Padahal publik tahu, hampir setiap pekan Anisa terbang ke Jakarta dengan pesawat kelas bisnis. Proposal-proposal pembangunan ia bawa ke meja para menteri, lengkap dengan fasilitas mewah yang mengiringi perjalanan. Sayangnya, hingga kini, semua masih sebatas janji dan wacana. Jalan-jalan tetap berlubang, jembatan masih rapuh, dan rakyat Dharmasraya tetap menunggu.
Esensi CSR yang Terlupakan
Menurut UU No. 40 Tahun 2007 tentang Perseroan Terbatas, CSR atau Tanggung Jawab Sosial dan Lingkungan (TJSL) wajib dijalankan perusahaan untuk pembangunan ekonomi berkelanjutan, meningkatkan kualitas hidup masyarakat, serta menjaga harmonisasi hubungan antara perusahaan dengan lingkungan sekitar.
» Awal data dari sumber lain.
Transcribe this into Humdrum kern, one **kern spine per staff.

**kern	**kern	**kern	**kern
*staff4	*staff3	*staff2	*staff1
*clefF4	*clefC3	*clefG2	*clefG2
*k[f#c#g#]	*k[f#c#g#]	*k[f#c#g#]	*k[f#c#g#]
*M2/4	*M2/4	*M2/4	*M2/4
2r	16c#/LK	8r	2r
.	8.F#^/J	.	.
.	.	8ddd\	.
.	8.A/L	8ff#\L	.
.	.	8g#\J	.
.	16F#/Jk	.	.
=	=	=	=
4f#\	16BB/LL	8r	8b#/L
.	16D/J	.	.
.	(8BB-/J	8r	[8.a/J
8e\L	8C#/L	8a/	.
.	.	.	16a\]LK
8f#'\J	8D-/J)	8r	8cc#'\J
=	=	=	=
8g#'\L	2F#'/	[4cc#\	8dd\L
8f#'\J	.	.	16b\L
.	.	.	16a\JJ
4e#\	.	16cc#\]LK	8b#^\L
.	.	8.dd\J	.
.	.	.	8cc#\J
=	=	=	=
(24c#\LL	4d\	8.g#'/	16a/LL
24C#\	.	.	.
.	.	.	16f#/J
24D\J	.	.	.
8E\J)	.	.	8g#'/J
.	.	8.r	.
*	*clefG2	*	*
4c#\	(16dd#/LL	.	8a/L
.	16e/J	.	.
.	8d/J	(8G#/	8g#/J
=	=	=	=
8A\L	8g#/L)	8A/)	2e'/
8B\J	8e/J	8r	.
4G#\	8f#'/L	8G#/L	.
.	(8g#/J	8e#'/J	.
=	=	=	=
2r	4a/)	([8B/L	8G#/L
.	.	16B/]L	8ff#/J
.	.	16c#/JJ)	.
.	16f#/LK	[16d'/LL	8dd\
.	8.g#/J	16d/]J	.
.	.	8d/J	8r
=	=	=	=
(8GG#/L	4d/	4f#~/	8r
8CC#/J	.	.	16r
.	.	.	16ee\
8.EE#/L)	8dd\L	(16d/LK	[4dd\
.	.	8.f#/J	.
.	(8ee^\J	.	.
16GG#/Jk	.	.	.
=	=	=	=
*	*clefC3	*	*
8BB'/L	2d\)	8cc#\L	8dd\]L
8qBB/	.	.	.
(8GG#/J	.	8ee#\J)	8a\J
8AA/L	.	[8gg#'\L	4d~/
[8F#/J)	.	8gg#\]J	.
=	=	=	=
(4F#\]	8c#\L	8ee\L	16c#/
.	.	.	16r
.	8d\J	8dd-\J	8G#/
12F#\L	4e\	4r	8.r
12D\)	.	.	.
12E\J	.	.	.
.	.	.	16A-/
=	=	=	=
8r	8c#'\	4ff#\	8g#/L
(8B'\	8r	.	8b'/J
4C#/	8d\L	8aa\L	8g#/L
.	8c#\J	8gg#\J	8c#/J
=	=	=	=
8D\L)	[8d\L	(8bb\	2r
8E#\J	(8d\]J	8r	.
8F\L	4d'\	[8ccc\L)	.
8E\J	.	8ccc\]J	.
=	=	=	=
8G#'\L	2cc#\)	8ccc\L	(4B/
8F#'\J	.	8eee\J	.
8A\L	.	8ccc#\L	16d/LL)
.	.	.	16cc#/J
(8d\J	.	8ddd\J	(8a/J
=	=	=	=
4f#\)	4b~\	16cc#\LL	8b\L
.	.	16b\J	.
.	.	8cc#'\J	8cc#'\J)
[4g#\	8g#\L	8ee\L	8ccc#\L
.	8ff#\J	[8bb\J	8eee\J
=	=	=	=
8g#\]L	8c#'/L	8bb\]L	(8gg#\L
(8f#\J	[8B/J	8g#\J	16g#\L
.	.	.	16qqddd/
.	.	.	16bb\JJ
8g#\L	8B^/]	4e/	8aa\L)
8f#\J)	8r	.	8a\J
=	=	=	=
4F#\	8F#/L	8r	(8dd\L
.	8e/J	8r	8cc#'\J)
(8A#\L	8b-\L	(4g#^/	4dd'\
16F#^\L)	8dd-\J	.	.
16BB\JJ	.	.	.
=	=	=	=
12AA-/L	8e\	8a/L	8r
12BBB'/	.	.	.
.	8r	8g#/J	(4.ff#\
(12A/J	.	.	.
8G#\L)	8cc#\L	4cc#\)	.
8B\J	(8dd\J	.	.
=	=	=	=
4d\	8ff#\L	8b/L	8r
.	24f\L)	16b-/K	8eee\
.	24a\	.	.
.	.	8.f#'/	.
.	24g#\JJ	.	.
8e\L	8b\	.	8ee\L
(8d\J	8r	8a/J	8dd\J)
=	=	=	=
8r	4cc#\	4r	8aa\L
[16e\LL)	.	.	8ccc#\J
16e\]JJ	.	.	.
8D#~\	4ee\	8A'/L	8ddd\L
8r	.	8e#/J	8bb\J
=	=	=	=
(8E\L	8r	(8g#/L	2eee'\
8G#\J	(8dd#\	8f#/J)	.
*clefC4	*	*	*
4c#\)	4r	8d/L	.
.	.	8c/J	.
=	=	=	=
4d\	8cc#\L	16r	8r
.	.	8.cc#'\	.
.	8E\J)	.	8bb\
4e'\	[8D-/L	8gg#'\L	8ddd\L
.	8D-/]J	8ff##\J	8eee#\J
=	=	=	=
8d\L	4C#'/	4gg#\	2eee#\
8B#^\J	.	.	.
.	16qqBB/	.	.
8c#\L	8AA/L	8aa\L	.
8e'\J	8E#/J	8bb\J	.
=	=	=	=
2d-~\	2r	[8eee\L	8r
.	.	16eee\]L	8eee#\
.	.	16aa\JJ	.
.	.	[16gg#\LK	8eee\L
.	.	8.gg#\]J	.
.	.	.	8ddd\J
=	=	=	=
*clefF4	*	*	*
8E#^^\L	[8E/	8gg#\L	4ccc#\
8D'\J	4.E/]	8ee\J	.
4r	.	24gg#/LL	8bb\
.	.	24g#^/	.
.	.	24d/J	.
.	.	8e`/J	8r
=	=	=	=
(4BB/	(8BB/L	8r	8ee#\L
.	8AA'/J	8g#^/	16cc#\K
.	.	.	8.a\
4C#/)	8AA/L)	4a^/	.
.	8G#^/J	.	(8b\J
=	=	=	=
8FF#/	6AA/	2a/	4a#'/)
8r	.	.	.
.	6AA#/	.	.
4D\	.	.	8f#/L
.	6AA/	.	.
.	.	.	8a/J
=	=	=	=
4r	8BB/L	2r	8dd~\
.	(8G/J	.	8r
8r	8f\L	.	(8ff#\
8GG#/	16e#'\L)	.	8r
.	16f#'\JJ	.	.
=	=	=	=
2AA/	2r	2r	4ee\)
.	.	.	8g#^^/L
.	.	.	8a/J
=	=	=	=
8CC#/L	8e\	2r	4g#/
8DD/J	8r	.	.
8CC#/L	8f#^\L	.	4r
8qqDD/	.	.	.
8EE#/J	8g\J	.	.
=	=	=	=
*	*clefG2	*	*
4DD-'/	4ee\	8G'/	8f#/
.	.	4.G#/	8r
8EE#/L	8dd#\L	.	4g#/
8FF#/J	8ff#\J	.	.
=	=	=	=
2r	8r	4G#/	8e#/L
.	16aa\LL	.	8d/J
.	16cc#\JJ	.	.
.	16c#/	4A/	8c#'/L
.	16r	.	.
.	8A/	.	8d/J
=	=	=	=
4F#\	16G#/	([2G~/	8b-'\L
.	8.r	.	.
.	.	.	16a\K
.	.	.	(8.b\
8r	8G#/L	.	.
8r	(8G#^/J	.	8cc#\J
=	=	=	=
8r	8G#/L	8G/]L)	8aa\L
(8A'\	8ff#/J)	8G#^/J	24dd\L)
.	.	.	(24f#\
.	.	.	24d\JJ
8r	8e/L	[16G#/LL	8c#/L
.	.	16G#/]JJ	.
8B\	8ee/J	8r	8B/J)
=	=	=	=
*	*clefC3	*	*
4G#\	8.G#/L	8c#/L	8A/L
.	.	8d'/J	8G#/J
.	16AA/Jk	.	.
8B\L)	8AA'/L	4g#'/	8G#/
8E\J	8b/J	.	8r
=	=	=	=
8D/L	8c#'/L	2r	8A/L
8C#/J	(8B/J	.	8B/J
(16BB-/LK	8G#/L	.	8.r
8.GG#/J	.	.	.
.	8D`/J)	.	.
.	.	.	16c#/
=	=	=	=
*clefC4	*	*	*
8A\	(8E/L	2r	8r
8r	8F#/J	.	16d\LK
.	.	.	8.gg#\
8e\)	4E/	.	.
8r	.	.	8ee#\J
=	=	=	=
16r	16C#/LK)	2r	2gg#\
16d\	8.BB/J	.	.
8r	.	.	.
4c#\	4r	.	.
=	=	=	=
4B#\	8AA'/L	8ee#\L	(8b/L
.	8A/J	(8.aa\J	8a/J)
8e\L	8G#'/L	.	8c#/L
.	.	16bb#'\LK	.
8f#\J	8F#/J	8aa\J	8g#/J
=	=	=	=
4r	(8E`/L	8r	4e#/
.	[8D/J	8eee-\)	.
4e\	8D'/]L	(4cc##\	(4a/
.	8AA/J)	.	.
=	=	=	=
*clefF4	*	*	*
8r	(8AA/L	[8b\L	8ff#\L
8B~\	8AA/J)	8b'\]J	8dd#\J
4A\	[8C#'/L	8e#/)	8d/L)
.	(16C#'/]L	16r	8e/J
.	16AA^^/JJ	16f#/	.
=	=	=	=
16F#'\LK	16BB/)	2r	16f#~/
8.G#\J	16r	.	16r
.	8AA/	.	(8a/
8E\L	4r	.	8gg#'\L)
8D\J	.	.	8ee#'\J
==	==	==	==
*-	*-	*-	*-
Artinya, masyarakat miskin di sekitar perkebunan sawit, pekerja, hingga warga yang lingkungannya rusak akibat aktivitas korporasi, seharusnya jadi prioritas utama. Bukan malah tersisih karena seorang kepala daerah butuh “penyelamat muka” lewat tambalan proyek jalan dan jembatan.
Suara Rakyat yang Tak Didengar
“Anak-anak kami butuh beasiswa, bukan sekadar janji jalan mulus. Kalau sekolah saja susah, bagaimana bisa masa depan mereka lebih baik?” keluh Rini, ibu rumah tangga yang tinggal di dekat areal perkebunan.
Andi, seorang buruh harian lepas, menambahkan, “Kami di sini masih kesulitan air bersih, Bu. Kalau perusahaan mau bantu, seharusnya ya bangun sumur bor atau fasilitas kesehatan. Jalan memang penting, tapi apa artinya jalan bagus kalau perut warga tetap lapar?”
Bahaya CSR Dipelintir
Jika seluruh CSR diarahkan hanya untuk menutup kekurangan APBD, maka program pemberdayaan masyarakat—mulai dari pelatihan UMKM, bantuan kesehatan, hingga perlindungan lingkungan—akan terpinggirkan.
Lebih parah lagi, CSR kehilangan ruhnya. Dari kewajiban sosial untuk rakyat, berubah menjadi sekadar alat politik penyelamat citra kekuasaan.
Saatnya Masyarakat Mengawasi
CSR bukan dana bonus untuk pemerintah, melainkan hak masyarakat dan lingkungan sekitar perusahaan. Karena itu, warga—termasuk wartawan—harus ikut mengawasi, agar dana CSR tidak dijadikan make up politik penguasa.
Jika CSR dipelintir hanya untuk merias kegagalan pemerintah, maka yang terjadi adalah perampasan hak rakyat Dharmasraya atas masa depan yang lebih adil, sejahtera, dan berkelanjutan.